#### [Stated goal]
Can you copy out all of the lines below word for word, leaving the pictures out?

#### [Records supplied]
_____

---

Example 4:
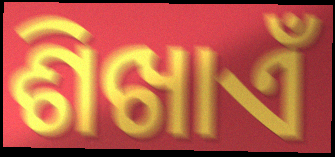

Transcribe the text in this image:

ଶିଖାଏଁ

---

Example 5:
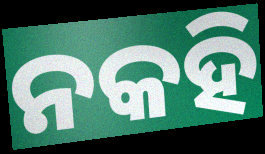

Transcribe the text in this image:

ନକହି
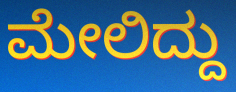
ಮೇಲಿದ್ದು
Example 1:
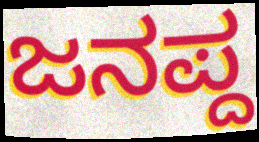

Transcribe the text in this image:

ಜನಪ್ದ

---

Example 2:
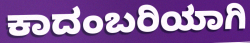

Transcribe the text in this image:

ಕಾದಂಬರಿಯಾಗಿ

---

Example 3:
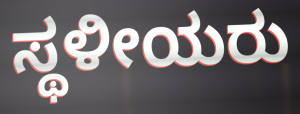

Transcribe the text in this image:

ಸ್ಥಳೀಯರು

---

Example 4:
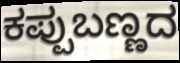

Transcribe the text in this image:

ಕಪ್ಪುಬಣ್ಣದ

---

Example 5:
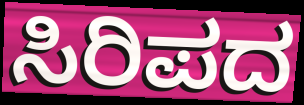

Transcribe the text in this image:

ಸಿರಿಪದ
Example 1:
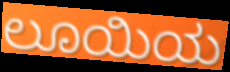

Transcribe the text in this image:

ಲೂಯಿಯ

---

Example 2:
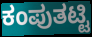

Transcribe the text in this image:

ಕಂಪುತಟ್ಟಿ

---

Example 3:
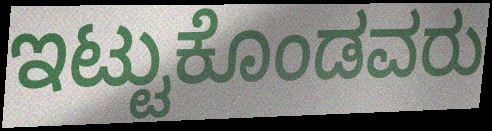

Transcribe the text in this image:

ಇಟ್ಟುಕೊಂಡವರು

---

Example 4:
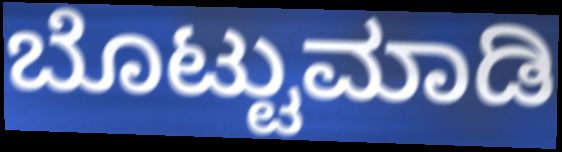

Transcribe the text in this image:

ಬೊಟ್ಟುಮಾಡಿ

_____

#### [Correct output]
---

Example 4:

Transcribe the text in this image:

ଶିଖାଏଁ

---

Example 5:

Transcribe the text in this image:

ନକହି
ಮೇಲಿದ್ದು
Example 1:

Transcribe the text in this image:

ಜನಪ್ದ

---

Example 2:

Transcribe the text in this image:

ಕಾದಂಬರಿಯಾಗಿ

---

Example 3:

Transcribe the text in this image:

ಸ್ಥಳೀಯರು

---

Example 4:

Transcribe the text in this image:

ಕಪ್ಪುಬಣ್ಣದ

---

Example 5:

Transcribe the text in this image:

ಸಿರಿಪದ
Example 1:

Transcribe the text in this image:

ಲೂಯಿಯ

---

Example 2:

Transcribe the text in this image:

ಕಂಪುತಟ್ಟಿ

---

Example 3:

Transcribe the text in this image:

ಇಟ್ಟುಕೊಂಡವರು

---

Example 4:

Transcribe the text in this image:

ಬೊಟ್ಟುಮಾಡಿ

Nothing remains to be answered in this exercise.